Cette préoccupation montre la tendance de Mgr Bätzing et du CS à une séparation des pouvoirs dans l’Eglise et une dose de souveraineté populaire, ce qui est précisément le reproche de Mgr Gadecki. De plus prétendre que la structure hiérarchique n’est pas remise en question par le CS est stupéfiant.

En effet, tout récemment un Comité synodal a été formé en Allemagne, chargé de l’application des décisions du CS : l’une d’entre elles est la mise en place de comités synodaux paroissiaux, diocésains ou pour tout le pays, mêlant laïcs et ecclésiastiques. Or le Vatican a plusieurs fois dénoncé les comités diocésains ou pour tout le pays, comme non conformes à la constitution de l’Eglise.

Pour justifier la discussion sur le sacerdoce féminin, l’évêque de Limbourg a beau jeu de citer les Réponses aux Dubia des cardinaux : « une doctrine claire et contraignante sur la nature exacte de la “déclaration définitive” [Ordinatio sacerdotalis] n’a pas encore été pleinement élaborée. Il ne s’agit pas d’une définition dogmatique, même si elle doit être acceptée par tous.

« Personne ne peut la nier publiquement, et pourtant elle peut faire l’objet d’une enquête, comme dans le cas de la validité de l’ordination dans la Communion anglicane. » Réponse que le cardinal Joseph Zen avait dénoncée : « Ainsi, malgré la déclaration définitive, il sera toujours possible de discuter “à l’infini” ! »

Comme il fallait s’y attendre, le président de la DBK cite le § III 15 g du Rapport du Synode quant à la bénédiction des couples de même sexe : « Les catégories anthropologiques que nous avons développées ne sont pas toujours suffisantes pour saisir la complexité des réalités qui émergent de l’expérience ou de la connaissance des sciences et nécessitent d’être affinées et approfondies. »

Ce paragraphe avait été dénoncé par Mgr Gadecki dans l’entretien susmentionné : « L’inclusivité ne s’inscrit absolument pas dans la théologie chrétienne. Elle provient des sciences sociales. (…) Certains théologiens et évêques croient en l’infaillibilité des sciences sociales, et de théories qui disparaîtront bientôt. » Mgr Gadecki vise le Rapport (III, 15, g) dont il dit qu’il « relève soit d’un complexe d’infériorité inconscient, soit d’une approche superstitieuse de la science ».

Conclusion

La critique de Mgr Gadecki est forte et bien ajustée. La réponse de Mgr Bätzing est souvent habile, mais – l’auteur s’en rend-il compte ? – elle justifie entièrement la mise en garde et la dénonciation au Pape de l’archevêque de Poznan.
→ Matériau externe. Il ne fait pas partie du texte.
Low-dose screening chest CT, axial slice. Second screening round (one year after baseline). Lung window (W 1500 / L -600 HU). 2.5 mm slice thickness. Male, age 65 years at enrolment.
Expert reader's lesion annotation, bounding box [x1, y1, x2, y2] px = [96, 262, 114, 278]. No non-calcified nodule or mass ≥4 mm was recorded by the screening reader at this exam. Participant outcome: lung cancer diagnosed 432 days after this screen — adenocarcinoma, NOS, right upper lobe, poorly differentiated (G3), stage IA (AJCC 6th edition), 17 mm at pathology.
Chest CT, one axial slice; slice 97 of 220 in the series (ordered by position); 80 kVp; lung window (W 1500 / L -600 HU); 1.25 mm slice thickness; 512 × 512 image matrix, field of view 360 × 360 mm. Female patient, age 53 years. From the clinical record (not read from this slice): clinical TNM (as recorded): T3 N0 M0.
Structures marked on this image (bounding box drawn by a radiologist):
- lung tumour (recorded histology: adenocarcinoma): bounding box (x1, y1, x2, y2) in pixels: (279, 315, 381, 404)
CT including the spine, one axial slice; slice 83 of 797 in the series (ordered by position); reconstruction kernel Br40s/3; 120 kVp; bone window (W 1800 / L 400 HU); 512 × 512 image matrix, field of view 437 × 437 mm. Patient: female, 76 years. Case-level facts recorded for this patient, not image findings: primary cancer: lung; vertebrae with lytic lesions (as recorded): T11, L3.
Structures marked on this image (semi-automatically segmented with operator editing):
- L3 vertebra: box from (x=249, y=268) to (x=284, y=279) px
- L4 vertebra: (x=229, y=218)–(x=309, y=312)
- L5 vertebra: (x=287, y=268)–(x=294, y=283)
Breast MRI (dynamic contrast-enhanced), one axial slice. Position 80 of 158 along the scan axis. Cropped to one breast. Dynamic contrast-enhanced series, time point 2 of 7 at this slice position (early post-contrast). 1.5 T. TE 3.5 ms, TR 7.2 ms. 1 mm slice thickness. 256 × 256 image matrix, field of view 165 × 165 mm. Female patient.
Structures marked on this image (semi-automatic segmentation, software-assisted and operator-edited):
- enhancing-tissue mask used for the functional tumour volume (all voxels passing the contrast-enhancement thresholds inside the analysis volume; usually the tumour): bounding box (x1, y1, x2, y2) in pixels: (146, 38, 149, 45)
Il faut en outre soigneusement noter que la réponse de Mgr Bätzing a été écrite près d’un mois après la réception par l’épiscopat allemand de la note officielle du cardinal Pietro Parolin avertissant la DBK que les questions de l’ordination des femmes et de la doctrine sur les actes homosexuels n’étaient pas discutables, en citant entre autres Ordinatio sacerdotalis.

Cette lettre de l’évêque de Limbourg est pour lui est une occasion de montrer ce qu’il pense de cette note du Secrétaire d’Etat. Visiblement, le message ne semble pas avoir été reçu, ou plutôt, il n’a eu aucun effet. L’autorité du cardinal Secrétaire d’Etat en sort éreintée.